İnsanlığın tabularını yıktığımız gün, dünyaya sevgi saçılacak ve yeryüzündeki tüm bu kaos sona erecektir. Bu sevgidir ki yeryüzüne egemen olacak saygının erdemini tüm coğrafyalarda yönetim şekli haline getirecek olup da erdemi bir rejime dönüştürecek olan. Bu erdem rejimi, içerisinde saygı ve sevgiyi, hoşgörü ve şefkati, eşitliği ve insanlığı taşıyarak mücadelesine ilke edinecek olsa da aşılması gereken bir şey daha vardır. Bu tabuları yıkmak adına, sevgi ve saygıyı erdemlice dünyaya yaymak adına insan kendini aşmalı ve değiştirmelidir.
“İnsan aşılması gereken bir şeydir.” der Nietzsche[1]: İnsan önce kendisine bu erdemi ödev edinmiş olmalıdır ki erdem, erdemi çağıracak olduğundandır; saygıdan sevgi doğurmak zor olmasa gerek…
Bizler dünyanın kötülüğü küstahlığındandır dediğimizde, bu kötülüğü de ona yükleyen insandır; erdemin yerine nefreti seçenlerde insan… Mesele ne kadar insanlığı yaşatabiliyoruz, ne kadar sevgiyle yaklaşabiliyoruz ona, ne kadar erdemlice soluk alıp veriyoruz; dünyanın toprağında?

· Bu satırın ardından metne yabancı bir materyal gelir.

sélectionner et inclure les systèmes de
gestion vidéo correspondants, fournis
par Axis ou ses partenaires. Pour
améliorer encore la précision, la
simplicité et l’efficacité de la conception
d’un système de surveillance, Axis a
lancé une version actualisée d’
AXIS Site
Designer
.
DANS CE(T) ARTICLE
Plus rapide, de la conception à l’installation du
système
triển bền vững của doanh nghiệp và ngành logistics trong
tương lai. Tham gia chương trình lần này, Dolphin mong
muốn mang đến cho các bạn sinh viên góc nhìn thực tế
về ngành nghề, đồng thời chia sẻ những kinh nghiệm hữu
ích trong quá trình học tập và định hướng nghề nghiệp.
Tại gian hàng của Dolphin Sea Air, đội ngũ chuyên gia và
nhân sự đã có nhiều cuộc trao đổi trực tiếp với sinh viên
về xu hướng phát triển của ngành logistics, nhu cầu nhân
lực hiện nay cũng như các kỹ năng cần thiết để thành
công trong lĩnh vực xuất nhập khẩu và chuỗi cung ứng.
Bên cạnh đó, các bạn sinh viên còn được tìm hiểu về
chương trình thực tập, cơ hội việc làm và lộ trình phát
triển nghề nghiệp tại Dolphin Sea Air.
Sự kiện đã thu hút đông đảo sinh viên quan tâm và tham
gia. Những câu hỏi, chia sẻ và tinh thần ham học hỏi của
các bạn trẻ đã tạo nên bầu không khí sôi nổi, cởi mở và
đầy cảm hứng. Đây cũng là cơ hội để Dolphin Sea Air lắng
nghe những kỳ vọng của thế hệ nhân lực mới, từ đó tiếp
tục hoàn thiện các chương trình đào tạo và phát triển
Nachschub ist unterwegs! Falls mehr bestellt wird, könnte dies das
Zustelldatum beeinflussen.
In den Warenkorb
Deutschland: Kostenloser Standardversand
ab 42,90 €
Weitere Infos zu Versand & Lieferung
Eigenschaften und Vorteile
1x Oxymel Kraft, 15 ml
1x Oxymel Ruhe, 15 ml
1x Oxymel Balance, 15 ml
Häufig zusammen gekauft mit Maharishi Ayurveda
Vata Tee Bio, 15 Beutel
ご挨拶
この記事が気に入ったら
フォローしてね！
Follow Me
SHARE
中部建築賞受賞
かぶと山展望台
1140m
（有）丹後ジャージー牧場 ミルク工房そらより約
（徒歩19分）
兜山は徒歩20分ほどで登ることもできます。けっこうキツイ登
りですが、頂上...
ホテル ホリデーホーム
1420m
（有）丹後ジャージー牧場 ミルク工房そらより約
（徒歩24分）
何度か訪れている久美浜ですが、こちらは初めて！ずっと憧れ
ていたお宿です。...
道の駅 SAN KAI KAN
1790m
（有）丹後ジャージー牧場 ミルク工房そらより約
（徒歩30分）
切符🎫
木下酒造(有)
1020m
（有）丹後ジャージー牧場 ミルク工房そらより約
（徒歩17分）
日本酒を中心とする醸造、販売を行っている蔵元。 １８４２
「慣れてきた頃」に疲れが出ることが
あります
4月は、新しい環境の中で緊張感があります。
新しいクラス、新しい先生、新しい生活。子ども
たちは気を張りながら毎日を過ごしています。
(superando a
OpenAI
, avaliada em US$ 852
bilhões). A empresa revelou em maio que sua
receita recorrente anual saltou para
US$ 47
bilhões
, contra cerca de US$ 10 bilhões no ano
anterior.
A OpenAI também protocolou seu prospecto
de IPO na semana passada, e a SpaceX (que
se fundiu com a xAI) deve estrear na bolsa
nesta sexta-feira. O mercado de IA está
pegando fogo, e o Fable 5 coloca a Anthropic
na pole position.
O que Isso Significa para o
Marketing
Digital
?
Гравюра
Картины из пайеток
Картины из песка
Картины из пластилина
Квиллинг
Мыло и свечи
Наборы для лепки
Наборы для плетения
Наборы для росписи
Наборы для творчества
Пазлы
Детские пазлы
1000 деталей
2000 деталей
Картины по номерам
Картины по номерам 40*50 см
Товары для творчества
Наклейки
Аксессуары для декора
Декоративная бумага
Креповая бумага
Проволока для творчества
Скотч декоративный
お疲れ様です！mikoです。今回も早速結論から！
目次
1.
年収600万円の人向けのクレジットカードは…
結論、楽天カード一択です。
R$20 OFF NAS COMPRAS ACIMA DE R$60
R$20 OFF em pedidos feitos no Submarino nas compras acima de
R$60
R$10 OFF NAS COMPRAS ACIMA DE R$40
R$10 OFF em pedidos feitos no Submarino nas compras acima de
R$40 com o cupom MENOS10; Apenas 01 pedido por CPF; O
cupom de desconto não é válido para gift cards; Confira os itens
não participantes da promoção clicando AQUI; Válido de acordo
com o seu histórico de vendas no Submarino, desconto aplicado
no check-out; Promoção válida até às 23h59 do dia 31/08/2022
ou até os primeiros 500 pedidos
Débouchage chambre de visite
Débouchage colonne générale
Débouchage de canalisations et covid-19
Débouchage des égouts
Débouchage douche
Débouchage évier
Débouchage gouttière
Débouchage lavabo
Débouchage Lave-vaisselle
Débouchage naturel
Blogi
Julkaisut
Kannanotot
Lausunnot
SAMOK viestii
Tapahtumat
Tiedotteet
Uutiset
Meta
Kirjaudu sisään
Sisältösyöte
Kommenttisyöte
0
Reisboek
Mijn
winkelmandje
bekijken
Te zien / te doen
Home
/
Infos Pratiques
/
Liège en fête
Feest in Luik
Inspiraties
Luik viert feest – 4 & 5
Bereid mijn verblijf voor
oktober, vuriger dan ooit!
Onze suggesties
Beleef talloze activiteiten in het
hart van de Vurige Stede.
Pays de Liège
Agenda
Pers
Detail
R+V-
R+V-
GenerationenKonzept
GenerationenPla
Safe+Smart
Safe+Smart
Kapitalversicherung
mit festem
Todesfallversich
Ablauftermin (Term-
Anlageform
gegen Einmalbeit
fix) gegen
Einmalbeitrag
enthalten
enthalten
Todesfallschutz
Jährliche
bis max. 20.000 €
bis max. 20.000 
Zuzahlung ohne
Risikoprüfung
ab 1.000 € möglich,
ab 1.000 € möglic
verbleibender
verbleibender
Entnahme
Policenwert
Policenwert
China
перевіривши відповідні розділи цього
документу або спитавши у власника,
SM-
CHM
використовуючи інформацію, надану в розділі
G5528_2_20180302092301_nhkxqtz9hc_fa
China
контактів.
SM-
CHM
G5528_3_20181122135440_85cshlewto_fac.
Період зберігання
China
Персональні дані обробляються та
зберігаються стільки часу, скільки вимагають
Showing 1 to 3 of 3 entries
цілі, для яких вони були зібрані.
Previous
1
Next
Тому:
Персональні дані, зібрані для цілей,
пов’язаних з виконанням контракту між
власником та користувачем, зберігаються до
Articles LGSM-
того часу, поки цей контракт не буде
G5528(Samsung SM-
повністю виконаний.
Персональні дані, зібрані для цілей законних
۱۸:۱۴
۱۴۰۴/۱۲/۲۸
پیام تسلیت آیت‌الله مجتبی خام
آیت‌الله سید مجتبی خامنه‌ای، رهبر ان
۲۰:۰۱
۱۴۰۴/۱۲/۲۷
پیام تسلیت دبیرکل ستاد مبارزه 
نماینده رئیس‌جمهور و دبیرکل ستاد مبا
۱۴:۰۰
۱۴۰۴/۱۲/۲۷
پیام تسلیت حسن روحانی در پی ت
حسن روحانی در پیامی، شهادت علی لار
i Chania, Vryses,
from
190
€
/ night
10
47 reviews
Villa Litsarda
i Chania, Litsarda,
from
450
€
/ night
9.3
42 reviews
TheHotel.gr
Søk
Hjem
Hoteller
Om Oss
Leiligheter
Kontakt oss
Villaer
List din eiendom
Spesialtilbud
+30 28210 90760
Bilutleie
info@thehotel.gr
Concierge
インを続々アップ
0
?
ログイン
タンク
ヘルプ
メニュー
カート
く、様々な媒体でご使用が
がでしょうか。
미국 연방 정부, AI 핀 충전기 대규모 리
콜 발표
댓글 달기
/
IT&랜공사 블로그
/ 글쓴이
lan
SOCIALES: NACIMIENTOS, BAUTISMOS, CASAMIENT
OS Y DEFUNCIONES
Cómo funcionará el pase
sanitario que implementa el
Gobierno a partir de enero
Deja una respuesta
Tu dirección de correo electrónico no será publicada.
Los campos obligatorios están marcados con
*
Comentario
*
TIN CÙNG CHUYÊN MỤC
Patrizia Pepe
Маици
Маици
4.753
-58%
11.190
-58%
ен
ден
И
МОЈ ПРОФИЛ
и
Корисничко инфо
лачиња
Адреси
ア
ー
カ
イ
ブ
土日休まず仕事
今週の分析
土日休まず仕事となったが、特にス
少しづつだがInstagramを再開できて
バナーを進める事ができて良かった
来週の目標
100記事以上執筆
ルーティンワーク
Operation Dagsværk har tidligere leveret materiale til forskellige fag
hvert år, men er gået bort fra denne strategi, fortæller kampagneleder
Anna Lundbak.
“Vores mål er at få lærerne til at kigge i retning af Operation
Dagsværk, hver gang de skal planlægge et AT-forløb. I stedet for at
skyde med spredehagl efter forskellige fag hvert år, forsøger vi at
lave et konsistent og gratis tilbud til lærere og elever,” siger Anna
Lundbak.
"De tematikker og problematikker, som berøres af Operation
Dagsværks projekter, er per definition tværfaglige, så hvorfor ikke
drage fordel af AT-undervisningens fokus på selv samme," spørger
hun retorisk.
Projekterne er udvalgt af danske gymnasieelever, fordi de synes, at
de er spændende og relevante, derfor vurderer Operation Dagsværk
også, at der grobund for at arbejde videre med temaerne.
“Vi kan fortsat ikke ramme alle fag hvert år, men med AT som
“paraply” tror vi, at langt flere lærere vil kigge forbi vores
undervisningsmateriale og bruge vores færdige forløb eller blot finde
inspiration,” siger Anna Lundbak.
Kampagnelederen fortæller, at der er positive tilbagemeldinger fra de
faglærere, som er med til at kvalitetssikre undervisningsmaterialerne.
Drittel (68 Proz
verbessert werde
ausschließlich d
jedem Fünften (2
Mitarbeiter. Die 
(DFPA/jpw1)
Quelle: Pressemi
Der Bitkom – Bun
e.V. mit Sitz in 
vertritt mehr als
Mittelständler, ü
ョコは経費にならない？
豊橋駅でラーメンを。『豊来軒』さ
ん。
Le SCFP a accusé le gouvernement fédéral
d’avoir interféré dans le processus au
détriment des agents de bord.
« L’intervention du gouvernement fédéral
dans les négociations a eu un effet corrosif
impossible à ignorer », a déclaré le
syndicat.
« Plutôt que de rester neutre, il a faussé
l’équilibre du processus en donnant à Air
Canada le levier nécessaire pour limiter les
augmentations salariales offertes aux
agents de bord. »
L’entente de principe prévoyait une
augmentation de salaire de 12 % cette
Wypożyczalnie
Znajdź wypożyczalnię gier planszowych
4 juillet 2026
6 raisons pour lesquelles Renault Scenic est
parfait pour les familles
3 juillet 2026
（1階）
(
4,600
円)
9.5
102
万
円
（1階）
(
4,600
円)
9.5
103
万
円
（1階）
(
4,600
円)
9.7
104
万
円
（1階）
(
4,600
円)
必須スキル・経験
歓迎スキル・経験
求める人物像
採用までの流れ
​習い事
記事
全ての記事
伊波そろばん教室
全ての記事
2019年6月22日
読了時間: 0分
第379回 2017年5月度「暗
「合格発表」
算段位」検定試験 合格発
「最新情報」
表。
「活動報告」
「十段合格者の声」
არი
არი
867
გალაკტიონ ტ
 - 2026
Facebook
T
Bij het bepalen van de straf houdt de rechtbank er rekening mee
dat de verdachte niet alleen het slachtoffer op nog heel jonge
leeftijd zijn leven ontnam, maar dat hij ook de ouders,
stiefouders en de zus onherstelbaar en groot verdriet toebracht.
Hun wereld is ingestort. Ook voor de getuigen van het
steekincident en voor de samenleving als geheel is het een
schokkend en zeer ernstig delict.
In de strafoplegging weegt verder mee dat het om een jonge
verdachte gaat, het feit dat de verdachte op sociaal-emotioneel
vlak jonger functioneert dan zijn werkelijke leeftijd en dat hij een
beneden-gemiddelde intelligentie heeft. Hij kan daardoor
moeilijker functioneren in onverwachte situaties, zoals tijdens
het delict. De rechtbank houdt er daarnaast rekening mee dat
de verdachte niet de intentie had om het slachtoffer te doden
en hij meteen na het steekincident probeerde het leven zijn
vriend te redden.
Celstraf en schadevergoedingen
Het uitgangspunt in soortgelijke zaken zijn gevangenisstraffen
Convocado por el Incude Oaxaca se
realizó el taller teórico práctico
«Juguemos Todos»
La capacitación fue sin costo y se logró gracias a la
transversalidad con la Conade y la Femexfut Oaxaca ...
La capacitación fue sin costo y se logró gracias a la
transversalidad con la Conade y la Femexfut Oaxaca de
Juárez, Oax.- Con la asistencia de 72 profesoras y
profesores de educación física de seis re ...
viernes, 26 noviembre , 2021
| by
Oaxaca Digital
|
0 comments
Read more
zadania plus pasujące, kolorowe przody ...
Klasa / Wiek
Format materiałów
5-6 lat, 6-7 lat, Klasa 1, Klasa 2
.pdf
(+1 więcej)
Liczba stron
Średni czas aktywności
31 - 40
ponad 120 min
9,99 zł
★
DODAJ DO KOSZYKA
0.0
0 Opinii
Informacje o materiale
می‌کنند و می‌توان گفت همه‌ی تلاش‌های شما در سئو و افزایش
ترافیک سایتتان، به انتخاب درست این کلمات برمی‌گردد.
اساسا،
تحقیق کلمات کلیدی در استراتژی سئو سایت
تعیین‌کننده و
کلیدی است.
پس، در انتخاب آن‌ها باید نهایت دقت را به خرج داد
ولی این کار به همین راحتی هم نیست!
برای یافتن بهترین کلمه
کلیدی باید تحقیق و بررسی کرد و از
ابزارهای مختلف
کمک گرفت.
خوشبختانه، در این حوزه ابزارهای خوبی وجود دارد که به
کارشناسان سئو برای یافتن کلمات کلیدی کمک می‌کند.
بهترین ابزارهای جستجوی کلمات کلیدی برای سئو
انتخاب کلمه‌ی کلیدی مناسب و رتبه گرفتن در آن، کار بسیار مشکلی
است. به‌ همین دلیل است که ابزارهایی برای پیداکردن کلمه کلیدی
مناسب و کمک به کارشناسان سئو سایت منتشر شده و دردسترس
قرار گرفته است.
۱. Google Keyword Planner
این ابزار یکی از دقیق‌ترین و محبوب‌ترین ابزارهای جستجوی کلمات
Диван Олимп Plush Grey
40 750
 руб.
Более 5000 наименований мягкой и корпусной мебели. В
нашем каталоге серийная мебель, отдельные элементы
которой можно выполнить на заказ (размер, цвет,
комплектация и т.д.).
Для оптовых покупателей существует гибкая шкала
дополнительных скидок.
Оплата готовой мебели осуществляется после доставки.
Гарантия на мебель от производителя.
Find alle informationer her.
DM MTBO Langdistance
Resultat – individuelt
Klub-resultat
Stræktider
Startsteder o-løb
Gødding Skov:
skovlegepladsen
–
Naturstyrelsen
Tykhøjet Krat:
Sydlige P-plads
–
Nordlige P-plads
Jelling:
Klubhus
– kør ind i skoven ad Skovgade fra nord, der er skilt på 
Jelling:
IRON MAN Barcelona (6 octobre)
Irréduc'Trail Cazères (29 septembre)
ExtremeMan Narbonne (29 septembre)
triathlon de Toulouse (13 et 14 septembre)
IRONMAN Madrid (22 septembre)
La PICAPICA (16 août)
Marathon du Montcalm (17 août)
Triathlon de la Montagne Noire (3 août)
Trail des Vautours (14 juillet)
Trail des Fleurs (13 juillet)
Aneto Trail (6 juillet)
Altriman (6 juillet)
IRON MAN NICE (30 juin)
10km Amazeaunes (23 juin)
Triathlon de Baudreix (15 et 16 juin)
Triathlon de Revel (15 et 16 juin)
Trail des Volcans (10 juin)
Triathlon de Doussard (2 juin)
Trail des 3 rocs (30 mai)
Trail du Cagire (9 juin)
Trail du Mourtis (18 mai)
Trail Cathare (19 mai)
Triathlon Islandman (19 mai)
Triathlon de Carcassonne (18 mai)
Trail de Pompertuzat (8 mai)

Değişmesi gereken nefretin saçtığı soğukluğu, sevginin ve şefkatin sıcaklığına çevirmek; tabuları yıkmak, maskelerden arınmak; tebessümlerin ardına saklanan kötülüğün sahteliğine karşı savaşmak; karanlıkla sınananlara aydınlığın ışıltısından bahsetmek ve onlara el uzatmak; çekip almak insanı bu uçurumun kenarından ve ona erdemlice yaklaşmak adına; insan değişmelidir!
Bizler, kötülüğün arzusundan beslenenlere haddini ve hududunu bilmediği hatırlatmak, saygıdan doğacak olan sevginin erdemini tüm coğrafyalarda yaşatmanın büyüklüğü hissettirebilmek ve karanlığın aydınlanacağı sabahların gün doğumunu hatırlatmakla görevlendirildik…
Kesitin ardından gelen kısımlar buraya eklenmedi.